Читаем The Stories of Elaine Cunningham полностью

The barbarian drew her sword and used it to point toward the tavern door. "Behold Toth, son of Alfgar!"

Liriel beheld. An involuntary smile curved her lips as she did so, for standing just inside the door was Vasha's male counterpart: tall, muscular, flame-haired, and dressed without regard for modesty. On him, the drow noted with approval, less was definitely more. But she wondered, fleetingly, where he carried his spell components.

The runecaster was not at all cowed by the spectacle of an enraged Vasha. He sauntered directly over to their table. With insolent ease, he conjured a third chair and straddled it.

"By what fell magic did you find me?" demanded the warrior. Her face and voice were as fierce as usual, but Liriel suspected that Vasha was both embarrassed and unnerved at being caught off guard. Liriel was none too happy about that, herself. She'd spent the day in Vasha's wake, too busy trying to stay alive to realize that the runecaster had been leading them on a merry chase. He apparently had a devious streak, something that the drow understood very well and should have recognized.

"Greetings, Red Vasha," Toth said amiably. "I heard you were in town and assumed you were looking for me, so I followed the trail of destruction to its source."

"If you are so eager for battle, let it begin," snarled the swordwoman. "I challenge you to a contest of honest steel!"

Toth cast a wry look in Liriel's direction. "Notice she did not suggest a battle of wits. Our Vasha might be eager, but even she would not enter a fight unarmed."

The insult sent Vasha leaping to her feet. The table upended with a clatter, bringing a faint cheer from the tavern's patrons. So far, the evening had been too quiet for their liking.

The warrior brandished her sword; Toth plucked an identical blade from the empty air. They crossed weapons with a ringing clash, and the fight began.

The combatants were well matched and in grim earnest, and the tavern patrons were not long content to watch and wager. Some strange force drew them into the mayhem, as surely as bees to clover. Small skirmishes broke out here and there. Those who had blades used them. Others took up lesser weapons, each according to his strength: humans and half-orcs brawled using fists and feet, goblins and hags pelted each other with mugs and bread, mongrel-men lobbed shrieking halfling servants at the ogres, who promptly returned fire with furniture. In moments the entire tavern was engulfed in wild melee.
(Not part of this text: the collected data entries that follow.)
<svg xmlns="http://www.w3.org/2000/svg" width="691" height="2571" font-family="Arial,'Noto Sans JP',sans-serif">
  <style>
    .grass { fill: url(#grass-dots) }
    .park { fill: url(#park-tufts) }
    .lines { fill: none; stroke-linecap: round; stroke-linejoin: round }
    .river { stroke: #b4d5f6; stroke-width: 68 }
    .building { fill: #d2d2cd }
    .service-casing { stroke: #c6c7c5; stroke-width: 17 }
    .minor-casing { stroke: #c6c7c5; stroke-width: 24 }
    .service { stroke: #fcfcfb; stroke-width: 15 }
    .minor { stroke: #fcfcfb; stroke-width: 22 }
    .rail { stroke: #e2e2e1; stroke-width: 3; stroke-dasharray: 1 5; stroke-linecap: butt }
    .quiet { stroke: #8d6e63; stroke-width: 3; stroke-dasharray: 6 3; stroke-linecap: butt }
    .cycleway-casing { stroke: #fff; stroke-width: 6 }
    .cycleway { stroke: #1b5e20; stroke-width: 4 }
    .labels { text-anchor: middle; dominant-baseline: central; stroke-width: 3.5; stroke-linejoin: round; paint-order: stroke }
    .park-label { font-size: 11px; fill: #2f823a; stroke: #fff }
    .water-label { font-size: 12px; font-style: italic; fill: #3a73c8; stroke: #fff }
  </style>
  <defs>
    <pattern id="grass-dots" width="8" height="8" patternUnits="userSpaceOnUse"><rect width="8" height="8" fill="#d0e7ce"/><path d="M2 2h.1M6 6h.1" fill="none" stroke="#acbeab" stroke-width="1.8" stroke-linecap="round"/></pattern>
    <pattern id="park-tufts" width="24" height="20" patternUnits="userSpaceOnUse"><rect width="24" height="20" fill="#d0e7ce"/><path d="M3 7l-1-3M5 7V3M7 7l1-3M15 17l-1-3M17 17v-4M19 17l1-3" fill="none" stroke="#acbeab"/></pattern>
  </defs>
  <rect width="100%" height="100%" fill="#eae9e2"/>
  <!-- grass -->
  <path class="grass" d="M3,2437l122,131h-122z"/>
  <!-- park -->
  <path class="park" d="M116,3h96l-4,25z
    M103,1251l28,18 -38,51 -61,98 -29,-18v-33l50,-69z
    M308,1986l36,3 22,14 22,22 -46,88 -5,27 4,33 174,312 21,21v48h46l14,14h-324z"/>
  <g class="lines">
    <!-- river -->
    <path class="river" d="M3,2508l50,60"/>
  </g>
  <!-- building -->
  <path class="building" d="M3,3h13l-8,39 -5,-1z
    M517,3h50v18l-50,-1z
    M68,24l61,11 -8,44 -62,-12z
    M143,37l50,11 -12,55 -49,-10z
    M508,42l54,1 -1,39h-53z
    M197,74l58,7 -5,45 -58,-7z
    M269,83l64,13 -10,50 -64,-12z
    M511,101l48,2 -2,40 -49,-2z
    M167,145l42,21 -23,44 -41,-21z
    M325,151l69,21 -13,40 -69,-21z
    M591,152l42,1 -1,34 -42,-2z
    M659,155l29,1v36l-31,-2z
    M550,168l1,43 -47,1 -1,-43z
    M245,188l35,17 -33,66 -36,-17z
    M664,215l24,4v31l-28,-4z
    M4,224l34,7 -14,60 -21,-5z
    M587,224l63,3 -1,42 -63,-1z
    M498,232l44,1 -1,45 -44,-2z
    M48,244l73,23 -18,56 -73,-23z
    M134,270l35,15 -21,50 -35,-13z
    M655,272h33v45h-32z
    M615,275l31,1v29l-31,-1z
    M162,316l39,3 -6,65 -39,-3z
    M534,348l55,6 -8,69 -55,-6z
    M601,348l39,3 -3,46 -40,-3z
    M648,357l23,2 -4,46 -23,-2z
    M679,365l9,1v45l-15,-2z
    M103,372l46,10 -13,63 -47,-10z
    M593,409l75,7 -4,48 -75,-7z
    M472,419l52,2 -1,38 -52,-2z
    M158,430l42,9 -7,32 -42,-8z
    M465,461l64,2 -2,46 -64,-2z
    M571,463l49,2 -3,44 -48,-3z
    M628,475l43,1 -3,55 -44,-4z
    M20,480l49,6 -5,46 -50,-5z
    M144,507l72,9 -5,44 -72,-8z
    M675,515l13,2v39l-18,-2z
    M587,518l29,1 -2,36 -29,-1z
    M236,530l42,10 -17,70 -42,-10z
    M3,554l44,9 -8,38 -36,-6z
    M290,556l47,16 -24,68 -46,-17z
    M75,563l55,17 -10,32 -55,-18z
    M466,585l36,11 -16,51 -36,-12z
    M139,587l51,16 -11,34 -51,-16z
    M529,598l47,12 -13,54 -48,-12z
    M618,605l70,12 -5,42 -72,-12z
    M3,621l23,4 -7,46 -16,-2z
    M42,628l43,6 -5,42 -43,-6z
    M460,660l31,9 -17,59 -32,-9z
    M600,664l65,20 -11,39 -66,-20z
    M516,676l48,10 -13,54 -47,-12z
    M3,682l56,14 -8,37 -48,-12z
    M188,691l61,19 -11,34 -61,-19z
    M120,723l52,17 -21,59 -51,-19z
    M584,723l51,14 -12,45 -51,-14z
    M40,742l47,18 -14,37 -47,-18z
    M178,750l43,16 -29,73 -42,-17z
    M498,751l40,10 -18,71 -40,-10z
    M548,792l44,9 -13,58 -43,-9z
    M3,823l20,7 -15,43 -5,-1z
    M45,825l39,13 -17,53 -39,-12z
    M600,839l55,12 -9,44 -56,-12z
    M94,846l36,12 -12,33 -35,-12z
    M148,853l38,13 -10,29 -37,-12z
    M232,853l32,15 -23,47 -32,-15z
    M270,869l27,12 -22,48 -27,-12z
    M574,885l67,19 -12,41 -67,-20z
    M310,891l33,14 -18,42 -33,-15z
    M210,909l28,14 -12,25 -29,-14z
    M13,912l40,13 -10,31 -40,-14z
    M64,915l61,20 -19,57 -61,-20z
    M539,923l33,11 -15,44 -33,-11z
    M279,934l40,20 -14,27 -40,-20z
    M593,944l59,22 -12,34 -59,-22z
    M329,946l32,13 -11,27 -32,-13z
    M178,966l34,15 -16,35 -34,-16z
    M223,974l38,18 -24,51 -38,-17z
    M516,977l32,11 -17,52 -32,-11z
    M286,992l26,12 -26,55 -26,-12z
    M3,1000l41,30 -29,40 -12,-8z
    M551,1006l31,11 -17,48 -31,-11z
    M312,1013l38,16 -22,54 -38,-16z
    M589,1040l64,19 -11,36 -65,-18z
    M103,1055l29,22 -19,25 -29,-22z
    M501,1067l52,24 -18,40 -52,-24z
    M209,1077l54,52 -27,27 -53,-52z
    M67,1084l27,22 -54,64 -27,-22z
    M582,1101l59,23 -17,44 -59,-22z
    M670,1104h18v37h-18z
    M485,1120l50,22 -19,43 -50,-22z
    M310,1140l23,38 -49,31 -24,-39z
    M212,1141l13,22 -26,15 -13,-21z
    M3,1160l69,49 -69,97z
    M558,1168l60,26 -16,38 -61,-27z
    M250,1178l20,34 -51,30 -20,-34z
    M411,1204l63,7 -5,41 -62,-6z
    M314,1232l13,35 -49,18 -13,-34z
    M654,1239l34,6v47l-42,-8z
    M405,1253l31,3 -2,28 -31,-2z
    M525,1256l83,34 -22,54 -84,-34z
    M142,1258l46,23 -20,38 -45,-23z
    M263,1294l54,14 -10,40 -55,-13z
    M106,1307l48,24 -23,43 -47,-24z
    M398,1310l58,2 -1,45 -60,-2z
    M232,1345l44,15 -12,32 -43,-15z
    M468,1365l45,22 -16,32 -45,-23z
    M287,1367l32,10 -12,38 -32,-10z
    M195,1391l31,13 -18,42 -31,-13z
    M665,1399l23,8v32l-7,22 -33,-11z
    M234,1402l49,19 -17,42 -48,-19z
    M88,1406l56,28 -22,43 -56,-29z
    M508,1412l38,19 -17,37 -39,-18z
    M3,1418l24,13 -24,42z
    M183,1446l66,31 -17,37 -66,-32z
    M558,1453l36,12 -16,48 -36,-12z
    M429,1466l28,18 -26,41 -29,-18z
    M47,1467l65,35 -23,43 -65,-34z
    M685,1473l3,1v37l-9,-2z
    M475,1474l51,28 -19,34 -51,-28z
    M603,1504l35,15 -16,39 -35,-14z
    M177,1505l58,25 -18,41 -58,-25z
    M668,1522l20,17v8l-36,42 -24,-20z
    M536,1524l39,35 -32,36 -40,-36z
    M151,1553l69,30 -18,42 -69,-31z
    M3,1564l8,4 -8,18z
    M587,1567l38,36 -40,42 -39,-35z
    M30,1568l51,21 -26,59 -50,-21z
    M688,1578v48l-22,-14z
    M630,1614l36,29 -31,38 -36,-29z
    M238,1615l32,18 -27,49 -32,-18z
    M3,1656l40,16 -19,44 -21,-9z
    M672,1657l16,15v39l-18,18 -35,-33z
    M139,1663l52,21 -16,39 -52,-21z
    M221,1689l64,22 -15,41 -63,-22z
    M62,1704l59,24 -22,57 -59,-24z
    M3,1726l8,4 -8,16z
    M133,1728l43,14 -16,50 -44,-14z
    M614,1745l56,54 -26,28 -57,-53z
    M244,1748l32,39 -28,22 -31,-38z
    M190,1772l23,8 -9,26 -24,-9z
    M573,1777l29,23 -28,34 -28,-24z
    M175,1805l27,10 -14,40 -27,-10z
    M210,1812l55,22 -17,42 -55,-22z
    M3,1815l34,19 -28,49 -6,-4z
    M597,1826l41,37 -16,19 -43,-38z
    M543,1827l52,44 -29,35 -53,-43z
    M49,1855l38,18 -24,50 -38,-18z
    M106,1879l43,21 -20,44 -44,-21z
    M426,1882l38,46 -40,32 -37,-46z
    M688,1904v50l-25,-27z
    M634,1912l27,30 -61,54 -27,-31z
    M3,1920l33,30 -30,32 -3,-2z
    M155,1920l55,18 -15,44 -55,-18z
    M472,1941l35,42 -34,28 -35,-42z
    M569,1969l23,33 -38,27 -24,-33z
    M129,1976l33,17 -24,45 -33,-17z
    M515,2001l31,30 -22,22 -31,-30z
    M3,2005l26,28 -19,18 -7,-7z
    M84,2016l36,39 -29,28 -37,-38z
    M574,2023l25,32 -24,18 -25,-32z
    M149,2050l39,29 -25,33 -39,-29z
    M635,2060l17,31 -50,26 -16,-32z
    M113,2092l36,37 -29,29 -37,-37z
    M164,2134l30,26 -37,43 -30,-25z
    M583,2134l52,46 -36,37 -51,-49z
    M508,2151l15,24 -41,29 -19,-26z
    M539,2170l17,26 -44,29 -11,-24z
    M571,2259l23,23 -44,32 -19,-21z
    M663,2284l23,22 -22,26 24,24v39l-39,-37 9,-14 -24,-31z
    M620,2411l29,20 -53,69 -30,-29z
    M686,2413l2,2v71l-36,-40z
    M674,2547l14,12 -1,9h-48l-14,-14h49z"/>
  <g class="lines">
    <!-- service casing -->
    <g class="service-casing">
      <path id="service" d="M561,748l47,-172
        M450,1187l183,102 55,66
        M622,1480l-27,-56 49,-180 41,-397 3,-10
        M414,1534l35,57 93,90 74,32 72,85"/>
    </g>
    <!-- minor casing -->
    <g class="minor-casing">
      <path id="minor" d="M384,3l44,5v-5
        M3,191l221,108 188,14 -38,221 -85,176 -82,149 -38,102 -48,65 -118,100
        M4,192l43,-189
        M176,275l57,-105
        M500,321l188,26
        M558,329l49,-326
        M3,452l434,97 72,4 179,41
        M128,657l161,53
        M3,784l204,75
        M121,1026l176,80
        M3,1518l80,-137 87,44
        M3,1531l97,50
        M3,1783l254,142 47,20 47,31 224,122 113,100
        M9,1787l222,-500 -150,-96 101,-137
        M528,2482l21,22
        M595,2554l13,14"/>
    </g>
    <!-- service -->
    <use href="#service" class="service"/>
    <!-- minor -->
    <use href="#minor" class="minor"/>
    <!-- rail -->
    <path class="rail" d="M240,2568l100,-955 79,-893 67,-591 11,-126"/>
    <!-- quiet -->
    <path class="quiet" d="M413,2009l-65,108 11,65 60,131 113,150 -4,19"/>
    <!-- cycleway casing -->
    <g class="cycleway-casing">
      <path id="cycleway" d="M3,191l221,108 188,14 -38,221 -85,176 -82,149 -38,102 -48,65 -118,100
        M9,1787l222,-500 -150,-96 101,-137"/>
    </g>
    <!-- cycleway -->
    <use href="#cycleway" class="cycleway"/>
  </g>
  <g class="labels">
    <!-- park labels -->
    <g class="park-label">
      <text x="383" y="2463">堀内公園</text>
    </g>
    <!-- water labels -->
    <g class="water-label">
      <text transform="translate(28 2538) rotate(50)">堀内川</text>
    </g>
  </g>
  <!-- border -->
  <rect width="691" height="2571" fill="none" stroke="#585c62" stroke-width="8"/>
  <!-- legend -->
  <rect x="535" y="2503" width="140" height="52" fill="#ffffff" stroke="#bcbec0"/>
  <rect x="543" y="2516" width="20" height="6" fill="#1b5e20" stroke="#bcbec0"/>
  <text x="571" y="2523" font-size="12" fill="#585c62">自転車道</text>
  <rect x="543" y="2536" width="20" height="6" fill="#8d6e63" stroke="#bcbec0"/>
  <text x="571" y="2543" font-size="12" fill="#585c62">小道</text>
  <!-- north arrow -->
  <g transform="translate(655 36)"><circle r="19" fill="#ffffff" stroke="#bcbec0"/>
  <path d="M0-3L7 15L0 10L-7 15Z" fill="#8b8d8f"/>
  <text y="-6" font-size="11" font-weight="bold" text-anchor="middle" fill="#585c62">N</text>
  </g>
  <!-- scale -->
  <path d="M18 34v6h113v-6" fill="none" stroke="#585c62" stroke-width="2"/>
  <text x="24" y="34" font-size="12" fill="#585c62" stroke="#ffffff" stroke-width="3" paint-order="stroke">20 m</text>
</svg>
Liriel edged to the side of the room, skirting the worst of the fighting and occasionally ducking a flying halfling. Despite the natural immunity to magic that was her drow heritage, she could feel the seductive tug of some unknown spell pulling her toward battle. This Toth was good.

But however good he might be, the runecaster underestimated Vasha if he thought that a tavern-wide brawl might distract her. True, the goblins' mug-throwing had showered her repeatedly with ale, and the growing piles of bodies necessitated some extra footwork in the dance of battle, but the swordwoman did not seem to care or even notice. Her face was set in an ecstatic grimace as she slashed and pounded at her long-sought prey. Liriel watched closely, impressed that Toth managed to hold his own against such fury. But then, drow wizards were trained fighters, so Liriel knew that swordplay was no serious deterrent to spellcasting.

Spellcasting was generally frowned upon in this tavern, but the melee thoroughly absorbed the attention of the other patrons. Thus the drow was the only one to see the forgotten wedge of stone rise from a puddle of water on the floor, fly into the runecaster's hand, and meld with the half-circle he held. Only she saw Toth slip the time-coin into his scant loincloth, saw his lips move as he spoke unheard words of magic.

For a moment Liriel eyed the handsome runecaster and wished she'd paid better attention when that halfling pickpocket had tried to teach her the trade. She quickly cast an incantation of her own, then waited confidently for what surely would happen next.

Toth disappeared, as expected.

And with him went the spell of battle-lust. Most of the combatants stopped fighting at once, blinking stupidly as they regarded their upraised fists or drawn blades. One ogre, who had lifted a halfling overhead and hauled him back for the throw, stopped so abruptly that the hapless servant went flying backward as opposed to hurtling into enemy ranks. His shriek, loud and shrill in the sudden lull, indicated that he did not consider this fate an improvement. The halfling crashed feetfirst through the tavern's wooden door and hung there, half in and half out, groaning softly.

The rush toward the halfling-bedecked exit was sudden and general. All who could leave the tavern did so, for participation in fights of this magnitude was usually rewarded with a night in Skullport's dungeons. In mere moments Vasha and Liriel were the only able-bodied persons left in the room.